An instrument for change
Lost River Diamonds owner Jim Lehman, who himself has worked as a miner and explorer in a number of African countries that have previously been at the centre of the conflict diamond issue, said the lack of understanding of the political and socio-economic issues surrounding conflict diamonds was currently hampering those countries in their efforts to rebuild.

He said the proposed changes to the definition by the World Diamond Council were a good thing but with the changes needed to be an awareness campaign of the role the diamond industry needed to play in helping some countries get back on their feet.

“What we need to do is let people know that the diamond industry now is doing more good in most African countries,” Lehman said. “I hold talks for local retailers to explain what conflict diamonds are. Being managing director and CEO of a diamond mining exploration in Africa at the time I was very much aware of the danger and damage the whole issue is causing the black African community who are legitimately mining and selling diamonds.”
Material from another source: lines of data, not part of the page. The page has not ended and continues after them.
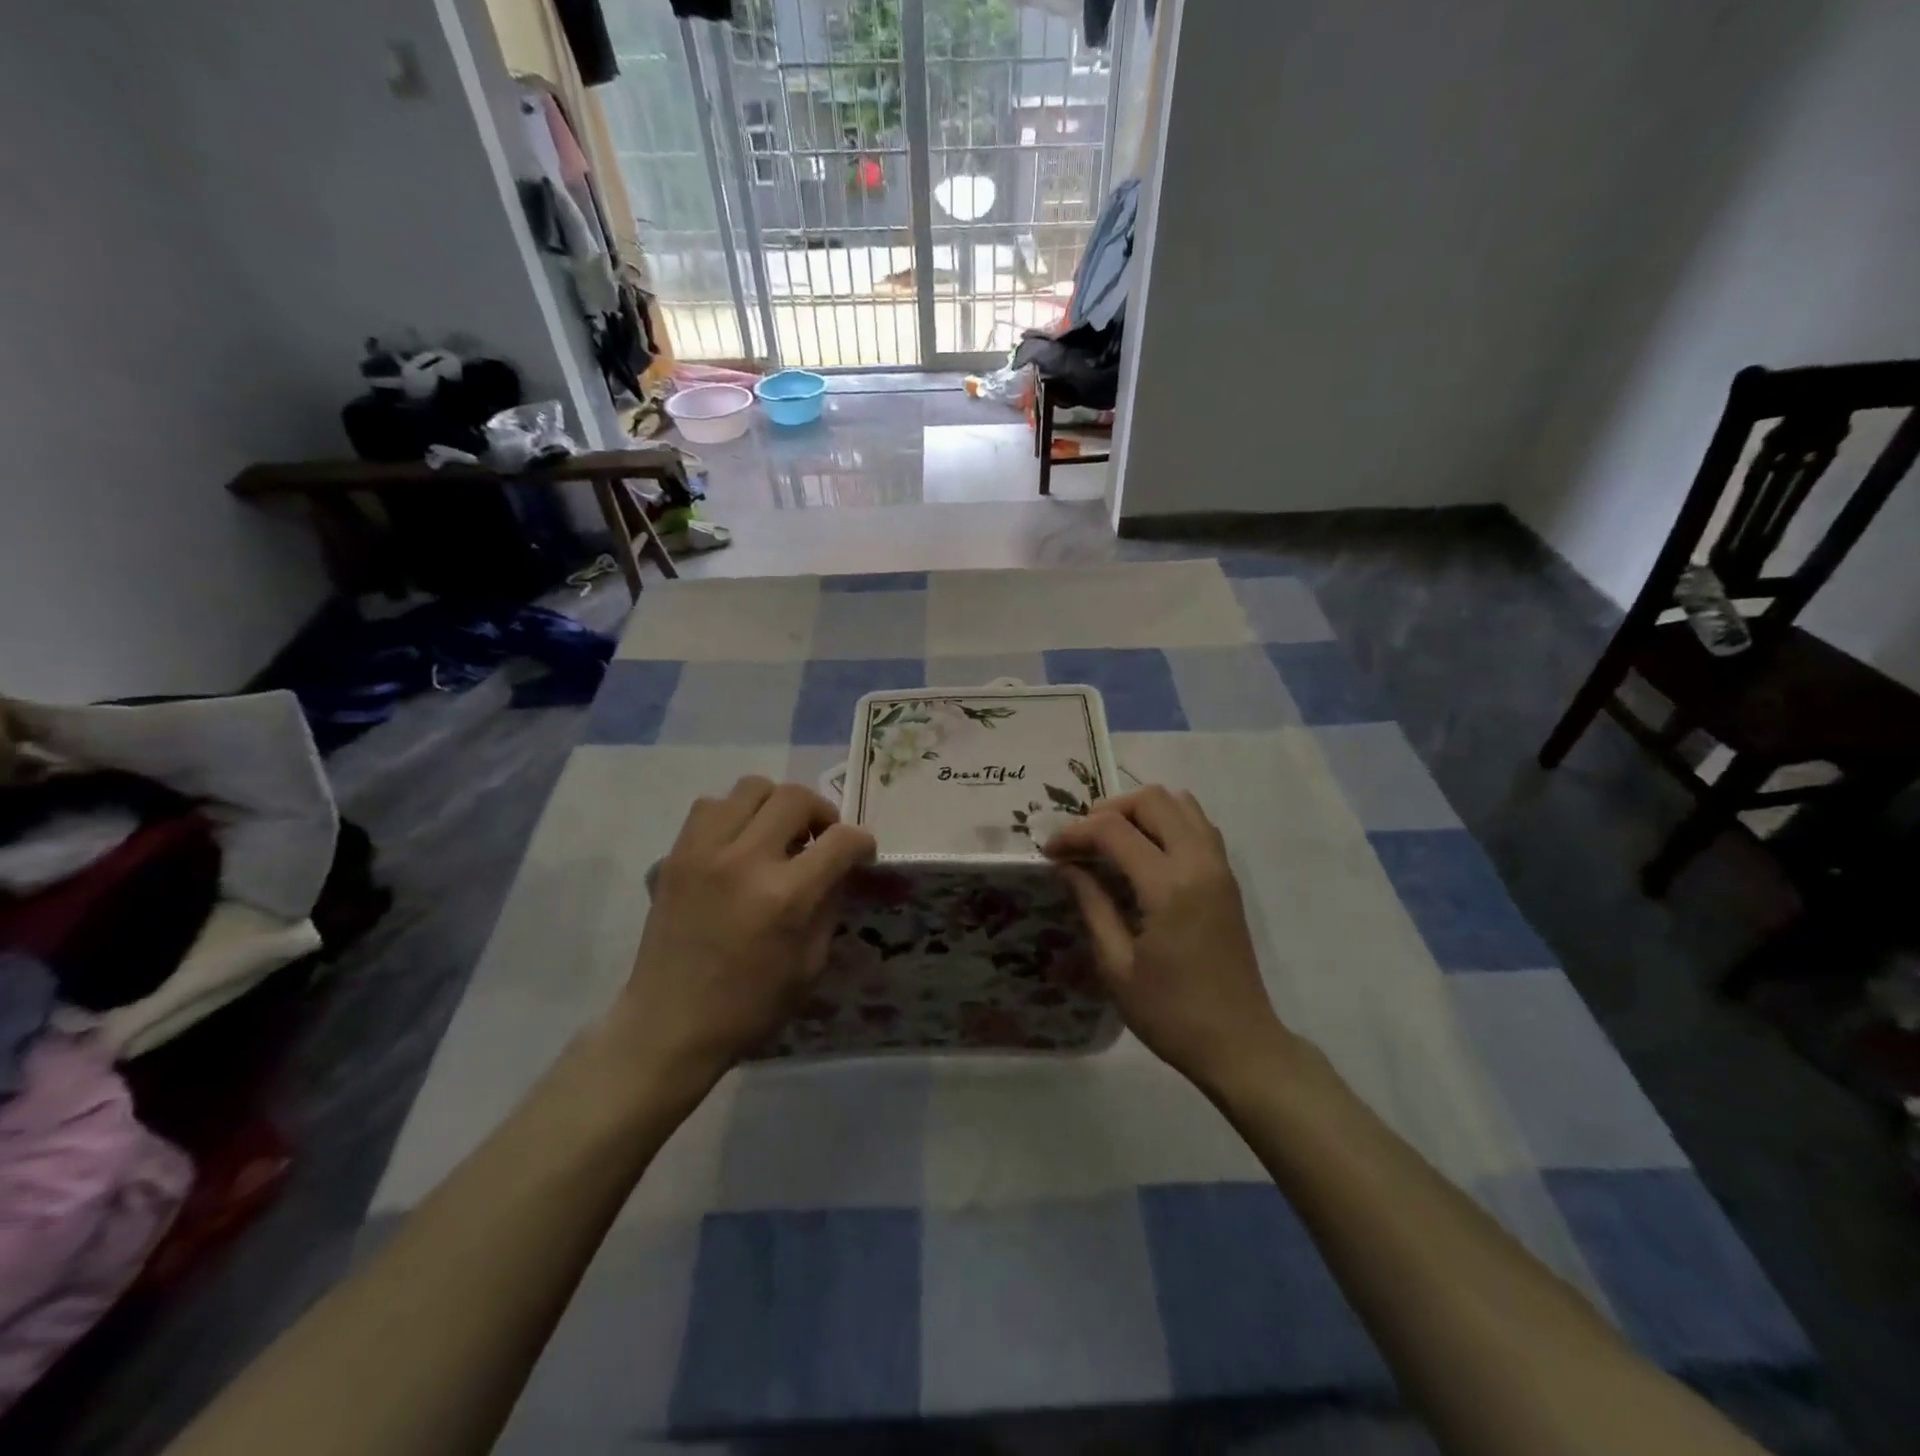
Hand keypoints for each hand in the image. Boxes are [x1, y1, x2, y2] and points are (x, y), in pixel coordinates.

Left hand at [616, 777, 874, 1081]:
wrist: (669, 1026)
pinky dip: (733, 814)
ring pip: (751, 787)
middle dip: (822, 813)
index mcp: (786, 896)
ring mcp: (704, 852)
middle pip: (795, 797)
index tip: (861, 854)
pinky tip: (737, 844)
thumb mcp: (810, 965)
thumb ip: (829, 906)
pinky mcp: (675, 855)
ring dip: (774, 806)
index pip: (841, 840)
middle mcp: (745, 860)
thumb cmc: (749, 1007)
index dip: (862, 843)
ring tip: (775, 836)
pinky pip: (710, 806)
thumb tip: (838, 870)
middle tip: (820, 840)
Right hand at [1044, 786, 1293, 1090]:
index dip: (1075, 832)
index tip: (1050, 851)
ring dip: (1141, 811)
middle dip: (1108, 809)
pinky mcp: (1228, 878)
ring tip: (1111, 840)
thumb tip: (1068, 866)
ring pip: (1181, 803)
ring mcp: (1220, 867)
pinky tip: (1145, 853)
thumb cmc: (1171, 1014)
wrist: (1239, 1044)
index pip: (1114, 830)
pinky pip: (1198, 824)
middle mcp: (1199, 863)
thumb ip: (1092, 905)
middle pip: (1152, 799)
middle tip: (1081, 840)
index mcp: (1169, 887)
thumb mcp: (1117, 966)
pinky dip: (1167, 822)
He said as a diamond supplier he sells Argyle diamonds and often people chose them because of the confidence it gave them that it was conflict free, adding there was an assumption that by comparison any diamonds coming out of Africa were not.

“Customers won’t buy the African diamonds because there could be a conflict, but these people desperately need the money for their diamonds. In Botswana that’s their number one source of income, and it is a beautiful country and a very well run country, but people will say, no we don’t want African diamonds because there could be a conflict, well those conflicts don’t exist, but there is a human rights issue. There is a human rights issue with Saudi Arabia as well, but we still buy their oil, ” Lehman said.
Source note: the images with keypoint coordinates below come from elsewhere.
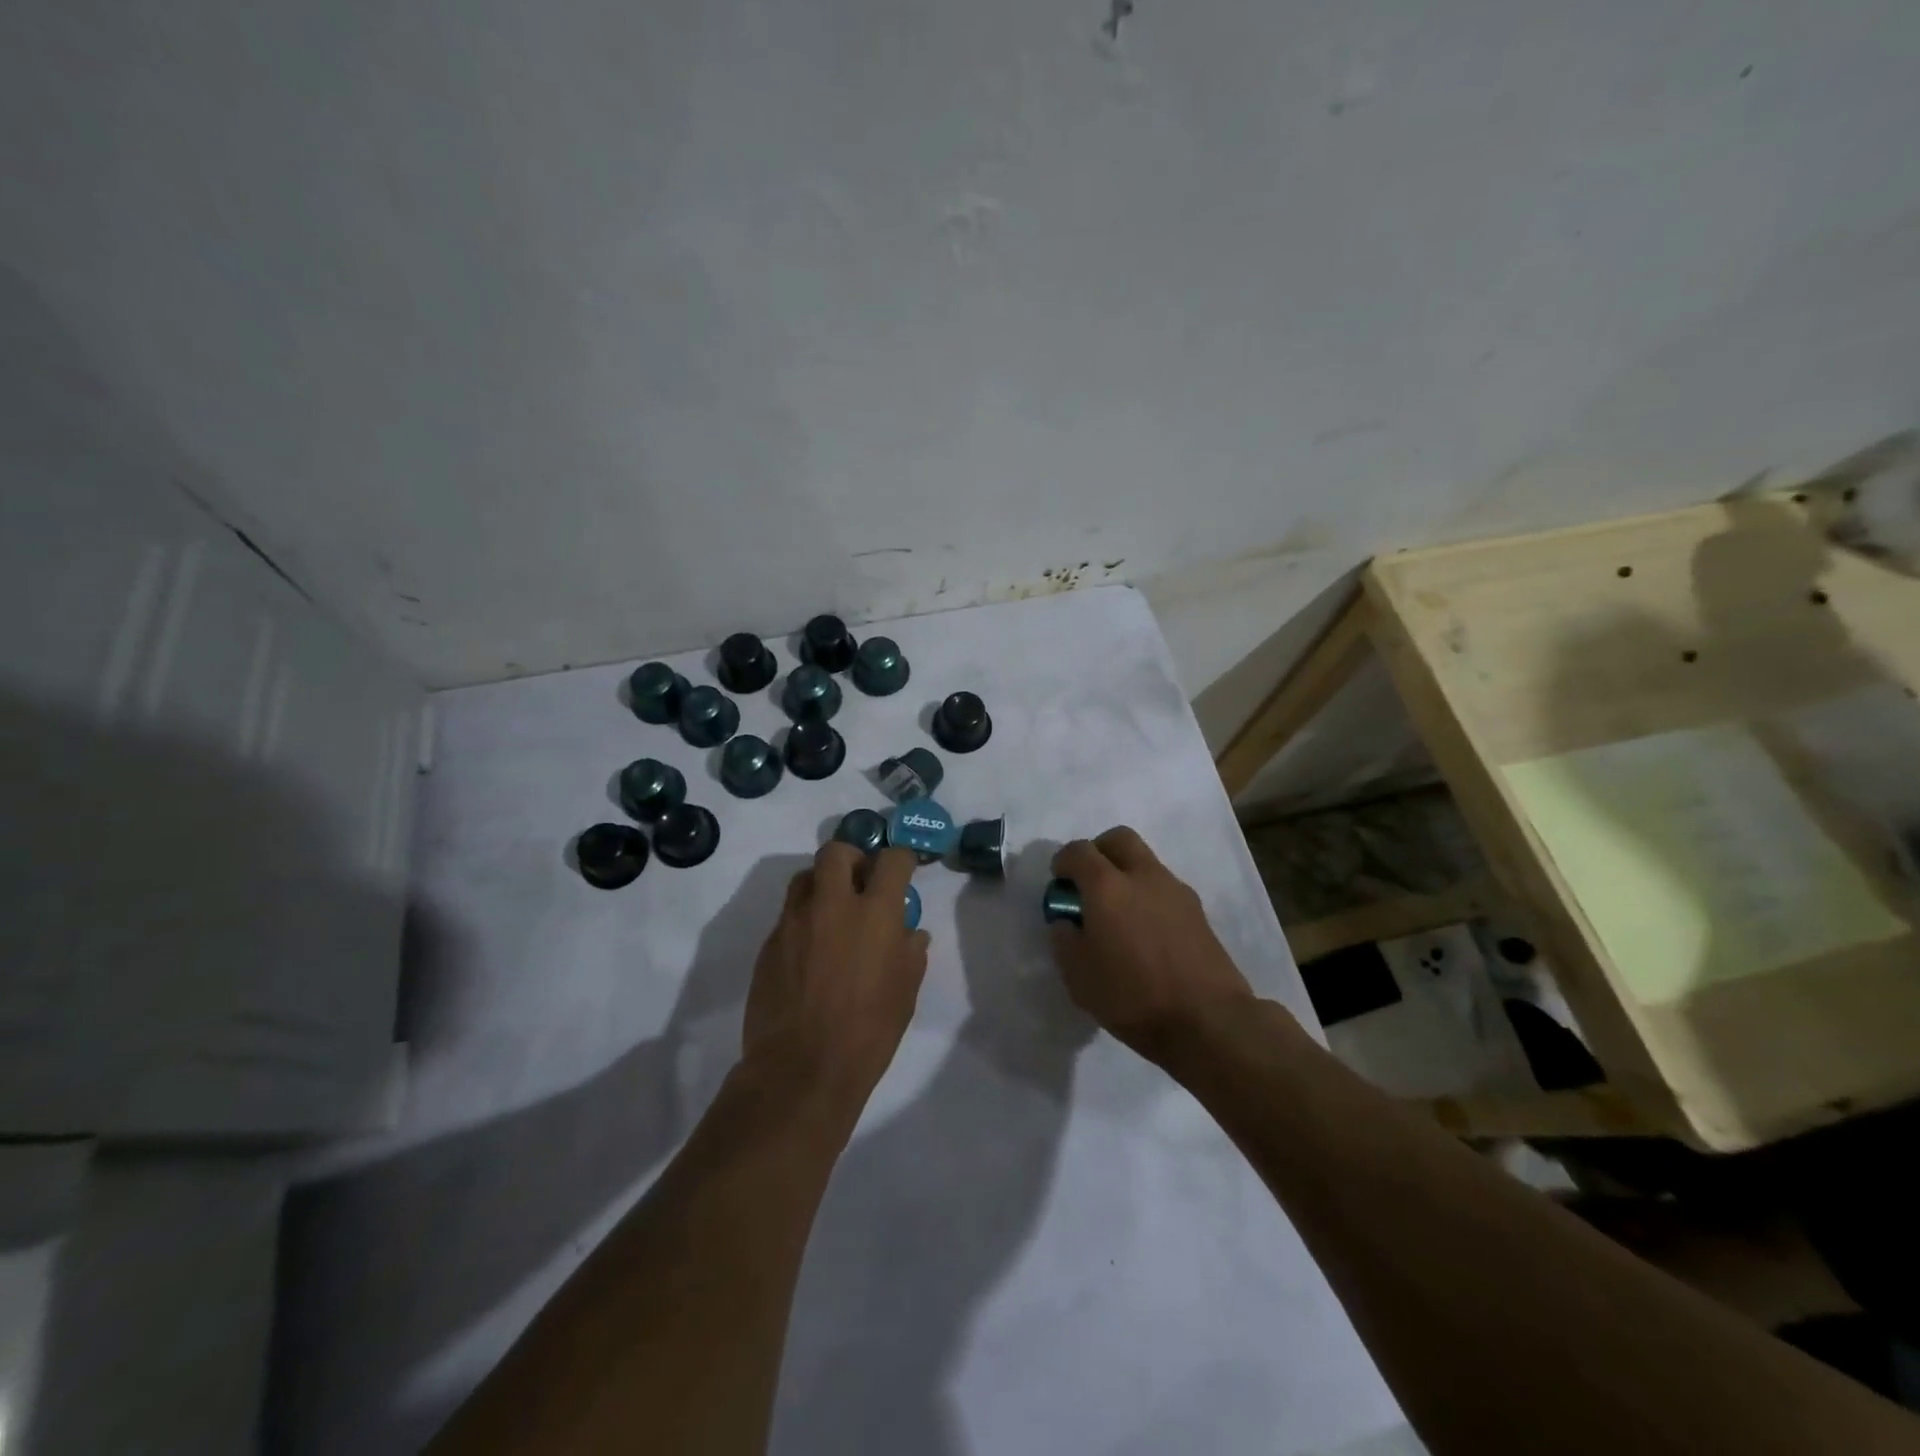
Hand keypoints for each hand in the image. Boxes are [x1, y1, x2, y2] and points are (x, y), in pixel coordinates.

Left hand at [743, 844, 930, 1107]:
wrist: (801, 1068)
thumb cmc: (868, 1031)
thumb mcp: (905, 992)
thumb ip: (910, 953)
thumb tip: (910, 932)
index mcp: (874, 913)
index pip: (891, 860)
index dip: (900, 860)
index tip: (902, 871)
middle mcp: (832, 904)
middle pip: (836, 852)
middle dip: (852, 858)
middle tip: (860, 880)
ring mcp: (794, 921)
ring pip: (805, 877)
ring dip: (822, 884)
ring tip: (832, 911)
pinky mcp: (769, 943)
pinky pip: (788, 915)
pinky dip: (803, 919)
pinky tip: (811, 950)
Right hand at [1049, 828, 1255, 1063]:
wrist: (1208, 1021)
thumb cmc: (1133, 998)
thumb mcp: (1078, 977)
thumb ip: (1064, 939)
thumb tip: (1067, 920)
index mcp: (1107, 886)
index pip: (1079, 851)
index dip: (1063, 863)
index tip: (1059, 884)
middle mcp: (1143, 876)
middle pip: (1118, 839)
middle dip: (1098, 852)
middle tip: (1089, 884)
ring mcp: (1175, 890)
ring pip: (1145, 861)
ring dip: (1126, 873)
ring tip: (1119, 914)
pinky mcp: (1197, 910)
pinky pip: (1164, 887)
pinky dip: (1148, 895)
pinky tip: (1146, 931)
Leading Australian diamond expert Gary Holloway also picked up on the hypocrisy of the way the diamond industry is scrutinised in comparison to other industries such as oil. “Nobody questions where the oil comes from every week when they fill the petrol tank in their car,” Holloway said. “It is a sad thing that the diamond industry is a tall poppy to an extent on this issue.”

Hot air
Holloway said while the new definition was good he felt the debate was a waste of time as he doubted all of the countries involved would back the change.

“I don’t think it will ever get ratified, so it is a complete waste of time,” Holloway said. “It is a good idea, but all of this discussion amounts to hot air, basically, because it will never be ratified by certain countries, and when the existing statute for the Kimberley Process was put in place it required 100 per cent support [for a change].”
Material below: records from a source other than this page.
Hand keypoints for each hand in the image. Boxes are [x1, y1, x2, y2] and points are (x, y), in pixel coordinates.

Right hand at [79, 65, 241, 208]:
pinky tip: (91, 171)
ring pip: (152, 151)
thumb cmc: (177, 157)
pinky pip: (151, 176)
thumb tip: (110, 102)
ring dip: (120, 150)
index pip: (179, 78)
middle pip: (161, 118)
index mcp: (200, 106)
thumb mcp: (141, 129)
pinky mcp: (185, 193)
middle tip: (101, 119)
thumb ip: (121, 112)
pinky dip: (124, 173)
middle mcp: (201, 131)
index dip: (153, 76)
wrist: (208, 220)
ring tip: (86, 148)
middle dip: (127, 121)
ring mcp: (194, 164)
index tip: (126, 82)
Holloway said if the change to the definition was ratified it would allow the industry to put even more pressure on “despots who put pressure on their own people”, however the WDC was limited in what it could achieve through the Kimberley Process and as a consequence he felt sometimes too much was expected of the process.

“The statute that was written in the original Kimberley Process was not set up to be a human rights tool, that is not to say it couldn’t have been, but it wasn’t and so far it has achieved what it was set up to do,” Holloway said.

“I think had it been set up as a human rights tool 10 years ago it probably would not have got up then, either. In order to get ratified it needs to have 100 per cent support, and unfortunately it won’t receive that from a handful of countries.

“It is sad to try and change the Kimberley Process to something that it was never designed to be. It would be simpler and more effective to start again with something new with the United Nations,” Holloway explained.

According to the WDC, less than one per cent of the world’s diamonds are conflict diamonds by the current definition, down from approximately four per cent in the late 1990s.

The Kimberley Process requires each shipment of rough diamonds crossing an international border to be transported in a tamper-resistant container and be accompanied by a government validated Kimberley Process Certificate, which can only be exported to another Kimberley Process participant country.